Sweden will employ hundreds of new police officers in an effort to tackle a growing trend of sexual offences against vulnerable people and children.
Mats Löfving, head of the police’s national operational department, Noa, commented on the new policy saying: “For me, this is incredibly big, I think it is the biggest and most important investment I have had in my time in the police.

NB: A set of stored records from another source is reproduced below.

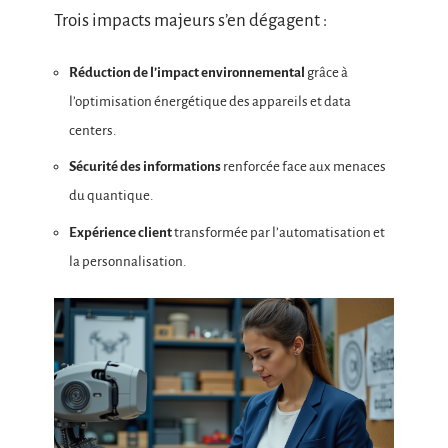
Trois impacts majeurs s’en dégagent :
Réduction de l’impact environnemental
grâce à
l’optimisation énergétique des appareils et data
centers.
Sécurité des informations
renforcée face aux menaces
du quantique.
Expérience client
transformée par l’automatisation et
la personnalisation.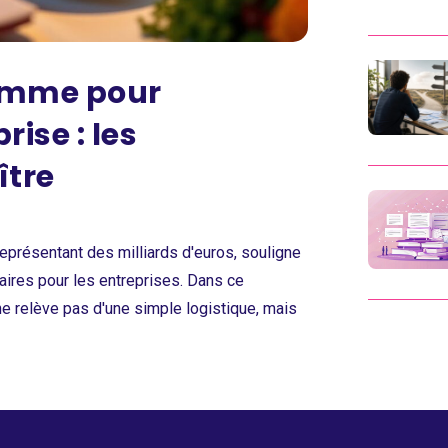
gamme pour
ise : les
ître
eprésentant des milliards d'euros, souligne
aires pour les entreprises. Dans ce
 ne relève pas d'une simple logistique, mais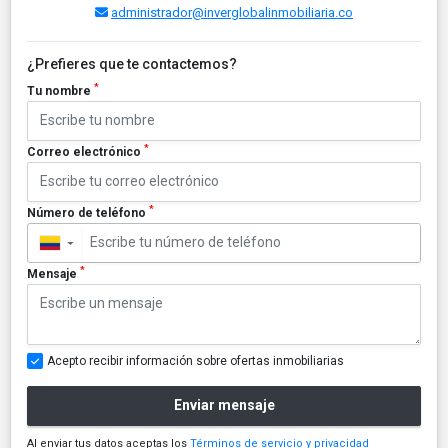
administrador@inverglobalinmobiliaria.co
¿Prefieres que te contactemos?
*
Tu nombre
*
Correo electrónico
*
Número de teléfono
▼
*
Mensaje
Acepto recibir información sobre ofertas inmobiliarias
Enviar mensaje
Al enviar tus datos aceptas los
Términos de servicio y privacidad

It is perhaps the most vulnerable group that we are helping, women and children, who are exposed to violent and sexual offences,” Swedish broadcaster Sveriges Radio reports.
According to police, the Prosecutor’s Office, and the Crime Prevention Council, the number of sexual offences within relationships and where children are victims, is increasing with only half of the reported rape cases in Sweden seeing any kind of resolution.
Around 350 officers are expected to be recruited in the autumn and will be sent across the country to different regions to bolster the number of investigators looking into sexual crimes.
The initiative is expected to cost around 304 million SEK (£25,467,600/$32,131,280) with some of the money also going to the National Forensic Centre to invest in officer education on sexual offences.
According to a report from the Swedish National Council for Crime Prevention (Brå) released in January, the number of rape reports increased by eight per cent in 2018, while the number of offences in which children were victims increased by 13 per cent, with there being a 33 per cent increase in the number of rape cases over the last decade.
The link between mass migration and sex attacks has been a hotly contested subject in Sweden with the government last releasing figures on the issue in 2005. In April, Brå announced that due to public demand, they would be conducting new research into the issue of migration and crime with a tentative release date of 2021 for the report.